*Problem description:*
Revise the material below by replacing each "chart" with "graph" and changing nothing else. Omit the pictures from your version.

*Records supplied:*
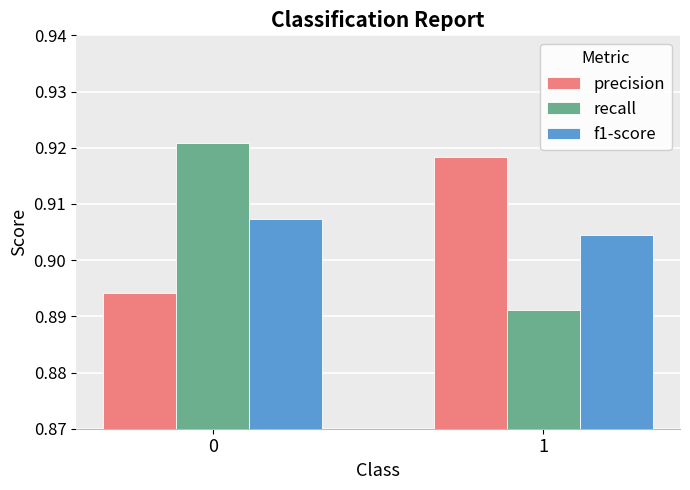

True or false: recall has a value of 0.4 at 0.

False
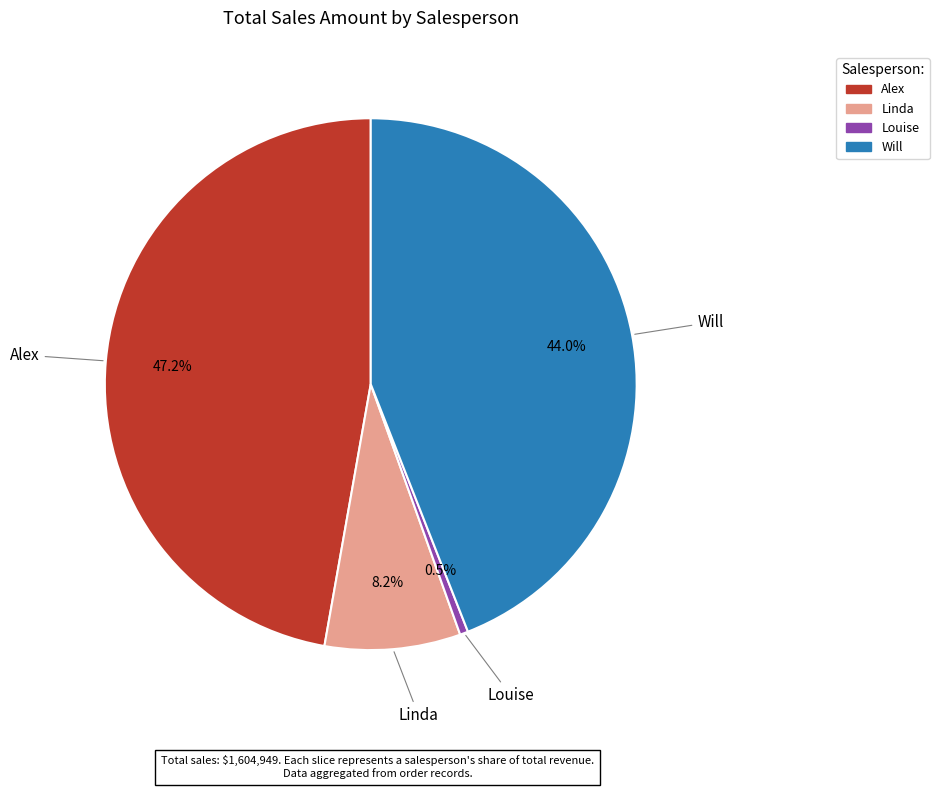

How many slices are in this pie chart?

4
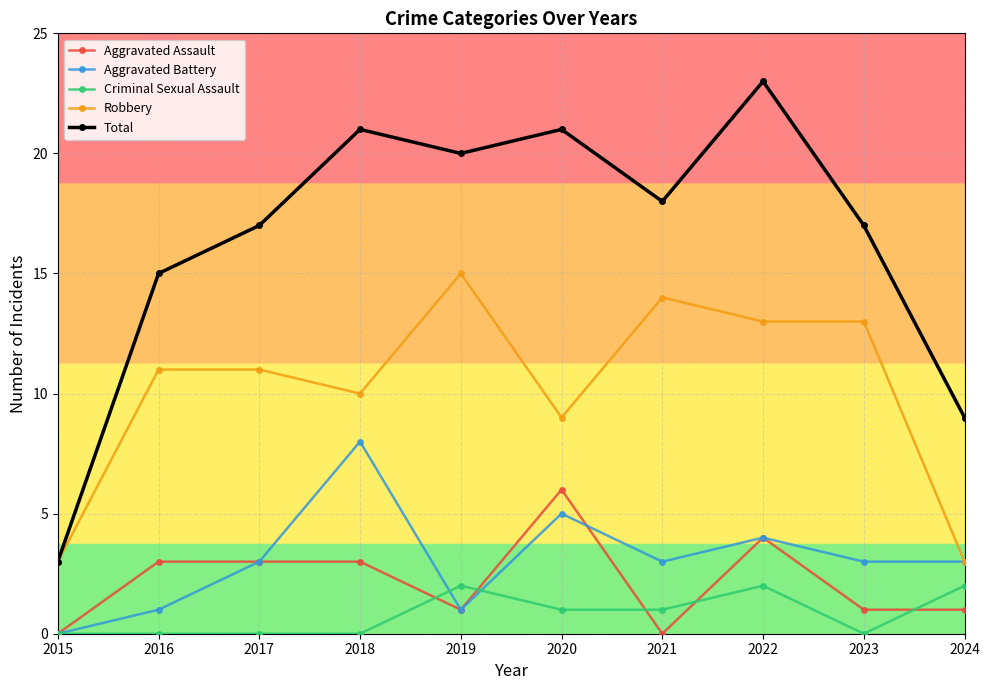

How many lines are shown in the chart?

5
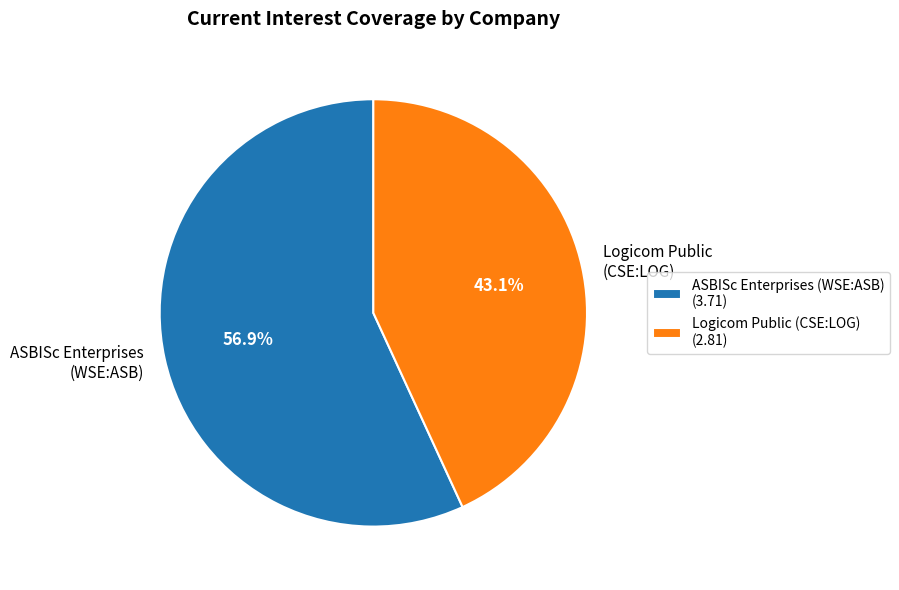

Does any single category account for the majority?

Yes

*Completed task:*
True or false: recall has a value of 0.4 at 0.

False

How many slices are in this pie graph?

4

How many lines are shown in the graph?

5

Does any single category account for the majority?

Yes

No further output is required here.